No answers here.  I just know that I can’t allow myself to be sucked into the spiral of someone else’s craziness.  It’s truly a contagion that I don’t want to deal with as I cannot afford the cost.

Grow up princess

Self-pitying b.s.

whatever

Let me just start by saying that I really am as practical and no-nonsense as it sounds.  When my family was going through a divorce, and we ended up homeless because Daddy Dearest wanted “his” money, even though most of his money went to beer and being out of work…  and sweat equity to barter labor in exchange for lots of my medical expenses.

Learning to tell the difference between the self-justifying pity parties we throw ourselves and what it takes to stand up and suck it up has been my reality.

When we were out for lunch on Friday, a friend’s husband was talking about his dysfunctional parents, and that he liked living in an orphanage in the 1950’s / 1960’s because it was more stable than being at home.  I can absolutely empathise.
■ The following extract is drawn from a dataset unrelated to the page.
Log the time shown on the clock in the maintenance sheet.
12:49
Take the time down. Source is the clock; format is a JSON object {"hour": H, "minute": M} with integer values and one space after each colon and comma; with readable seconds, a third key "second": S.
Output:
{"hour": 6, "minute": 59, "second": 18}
My former boss, and the wife of the couple, was talking about how many thousands of dollars in debt they’d had to bail their children out of, and the topic came up for me that money was a sore subject in our house, and that everyone worked and contributed.  No one was “entitled” to anything because they helped out around the house.  Money and work were kept very separate from household chores.  And, any money loaned was always recommended to be money that one could afford to “never see again” as there was never a good time to be mixing family and money.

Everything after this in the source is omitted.